Our membership is drawn from industry, government and academia, and we're a geographically diverse group, with members from North America, Europe and Japan.

A subset of MTT-9 make up the IMS subcommittee #24 "Signal Processing Circuits and Systems at GHz Speeds". A lot of the activity is related to the IMS (International Microwave Symposium).

Digital Signal Processing in RF and microwave transmitters and receivers substitutes DSP hardware and software for conventional analog signal processing hardware as well as enabling new radio topologies that are only possible using DSP. The use of DSP in, for example, transmitter linearizers and receiver carrier, clock and data recovery changes the microwave components we use, and the way we use them.

DSP is also a prerequisite for software defined radio, which opens up the realm of protocol-agnostic transmitters and receivers in areas such as mobile communications and wireless LANs. New services, air-interface standards and modulation schemes can be applied by a simple data download. Clearly again, this will have a significant impact on the design of the RF and analog portions of the system.

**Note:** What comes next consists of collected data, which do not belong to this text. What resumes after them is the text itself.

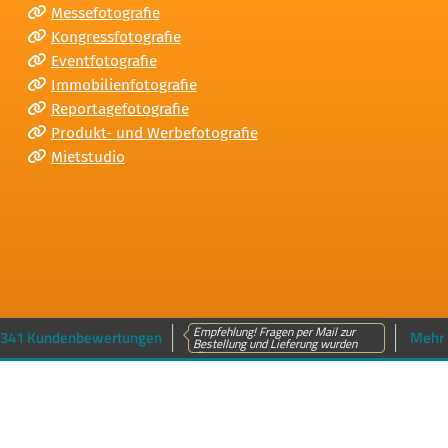
Messefotografie
Kongressfotografie
Eventfotografie
Immobilienfotografie
Reportagefotografie
Produkt- und Werbefotografie
Mietstudio
Empfehlung! Fragen per Mail zur
341 Kundenbewertungen
Mehr 
Bestellung und Lieferung wurden
dir...
n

Signal processing for optical fiber communications is a presently emerging technology, an example of how optical communications is getting more and more like microwave radio. There are a number of factors at work here: silicon CMOS technology can now produce chips with sufficiently fast gates, in sufficient numbers to perform meaningful DSP as well as very powerful forward error correction (FEC) at Multi-Gb/s data rates. Strong FEC means that uncorrected received data can have high bit error rates, rendering some traditional self-optimisation schemes unworkable. At the same time, customer needs for value-for-money are pushing manufacturers to look for alternatives to relatively expensive optical impairment amelioration techniques, and new networking constructs limit the sharing of optical correction across WDM channels, making it worthwhile to replace optics with electronics.

As the examples above show, digital and computer technologies will become more and more important to microwave engineers as time goes by.